AIA rats revealed significantly higher mRNA expression levels of MyoD at 2 and 4 weeks compared with the CON group. Impaired skeletal muscle regeneration affects muscle atrophy, and MyoD and myogenin are important factors in muscle regeneration. Following damage in adult skeletal muscle, satellite cells start to proliferate and differentiate, and expression of MyoD and myogenin increases [35]. Expression of MyoD is related to activation and proliferation of satellite cells, whereas myogenin reflects terminal myoblast differentiation [36]. Castillero et al. [37] reported that AIA increases the expression of MyoD and myogenin in rats. The increased expression of MyoD was considered to reflect stimulated muscle regeneration in AIA rats.

In the skeletal muscle, when muscle satellite cells differentiate and proliferate, and damaged muscles are regenerated, several myogenic regulatory factors are involved, such as MyoD and myogenin [36]. An in vitro study showed that ELD upregulated gene expression of vitamin D receptors, MyoD, insulin-like growth factor, and myosin heavy chain subtypes in differentiated C2C12 myoblasts [38]. Kinoshita et al. [21] reported that ELD treatment increased TA muscle type II fiber CSA and improved muscle strength by inducing higher expression of myogenin in the glucocorticoid-induced myopathy rat model.
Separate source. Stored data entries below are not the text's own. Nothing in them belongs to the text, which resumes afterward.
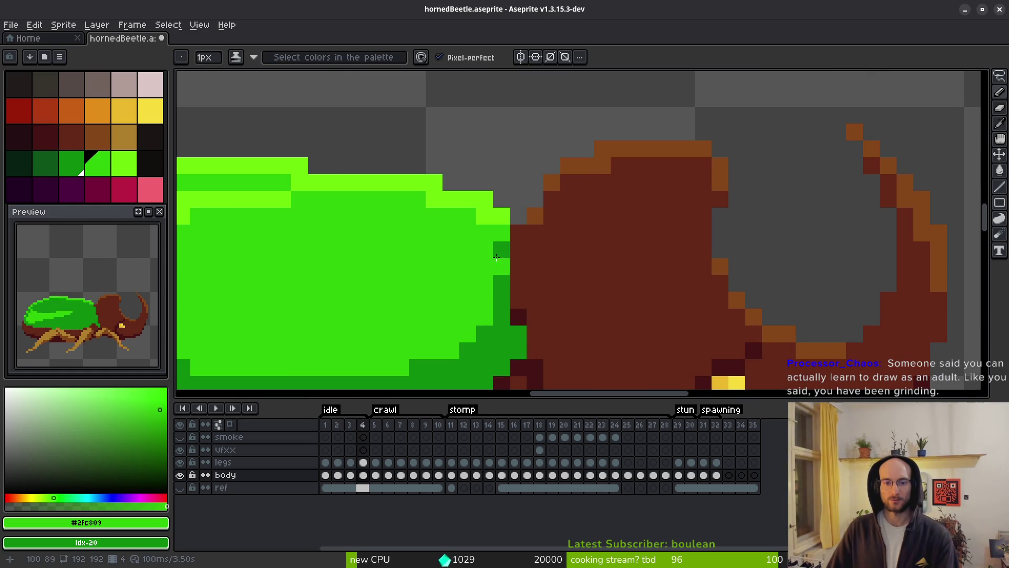
scroll(568, 281, down, 5)
scroll(486, 232, up, 5)
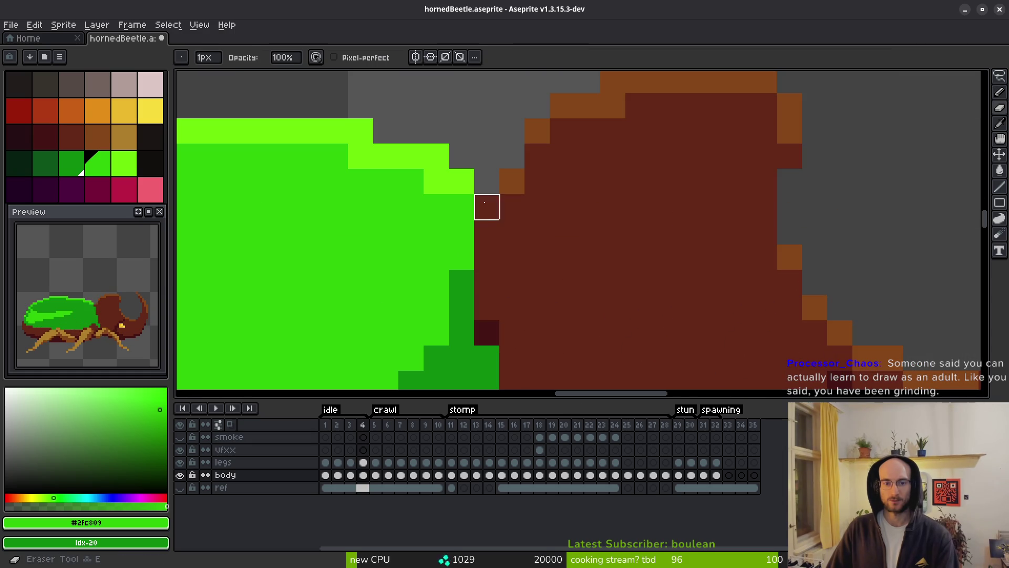
scroll(583, 231, down, 1)
scroll(548, 236, up, 1)
alt+click(496, 177)
click(518, 202)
Based on these results, we expected that IBN and/or ELD treatment regenerated muscle atrophy in the AIA rats by stimulating the expression of myogenic regulatory factors such as myogenin and MyoD at the beginning of the experiment. However, muscle atrophy was not improved by administration of IBN and/or ELD, and there were no significant differences in the expression of the anabolic skeletal muscle genes (MyoD and myogenin) among the AIA rats. This might be caused by the severe muscle atrophy in AIA rats or a lower dose and shorter duration of IBN and ELD treatment in the present study.
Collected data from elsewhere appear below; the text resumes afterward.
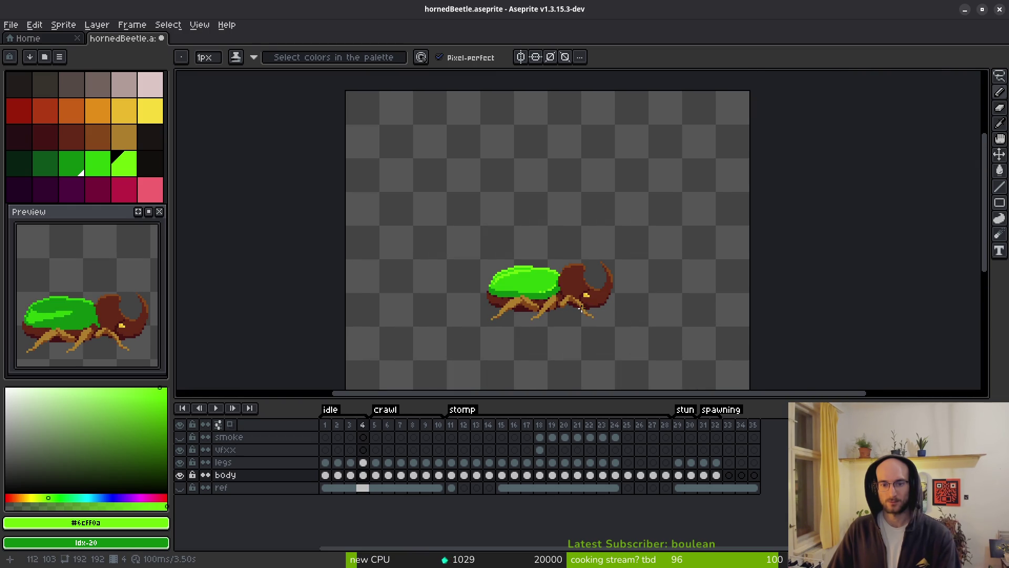
scroll(578, 304, up, 1)
scroll(541, 278, up, 1)
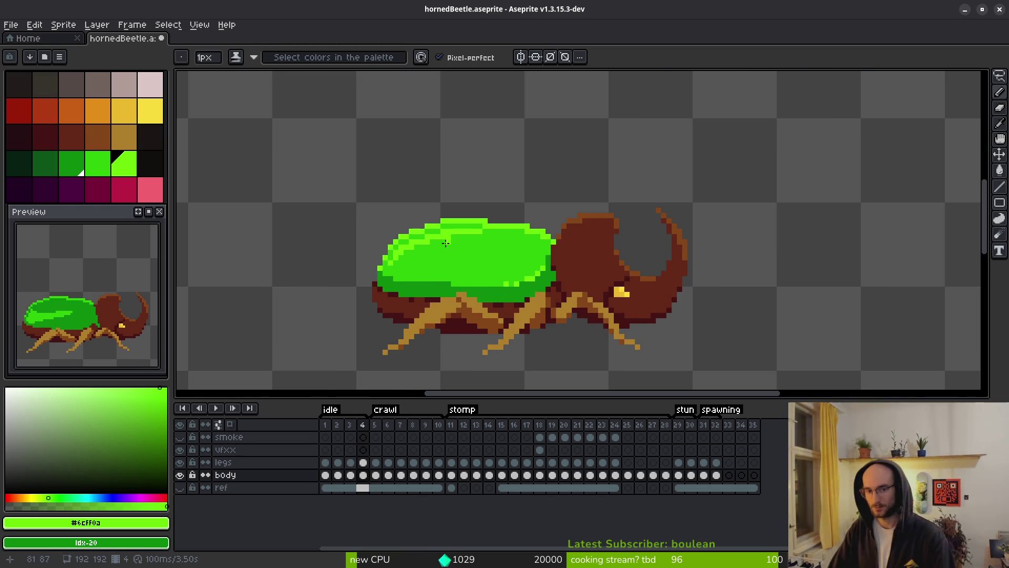
scroll(445, 243, up, 1)
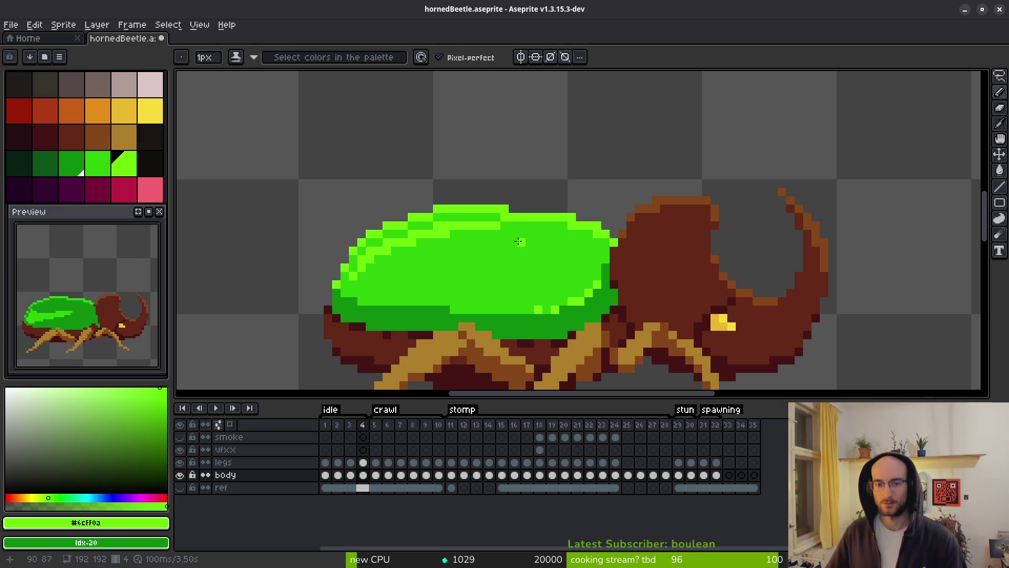
alt+click(549, 221)
key(ctrl+s)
MuRF1 and atrogin-1 are key enzymes in the ubiquitin-proteasome proteolytic pathway [26,39]. In addition, inflammatory cytokines such as tumor necrosis factor-α and IL-6 promote NFκB signaling and induce muscle protein degradation and apoptosis [40]. Granado et al. reported that increased expression of MuRF1 and atrogin-1 was involved in muscle wasting in AIA rats [26], and Watanabe et al. reported that IBN treatment significantly inhibited skeletal muscle atrophy by suppressing the expression of atrogenes (atrogin-1 and MuRF1) in denervation-induced immobilization model mice [14]. Thus, we hypothesized that IBN and/or ELD administration would suppress the expression of atrogenes such as MuRF-1. However, instead, ELD and IBN + ELD stimulated the expression of MuRF-1 in AIA rats. Although there are several reports that administration of active vitamin D decreased food intake and increased expression of MuRF1 in rats [41,42], further investigation is needed regarding the effects of IBN and/or ELD on atrogenes.

Conclusions

In conclusion, IBN and/or ELD treatment increased femoral BMD in AIA rats. However, IBN and/or ELD treatment did not inhibit muscle wasting. These results suggest that combination treatment of IBN and ELD may be effective for secondary osteoporosis associated with RA, but another treatment might be necessary for muscle wasting associated with RA. Studies in humans are needed to confirm these findings.

Conflicts of interest

No potential conflict of interest relevant to this article was reported.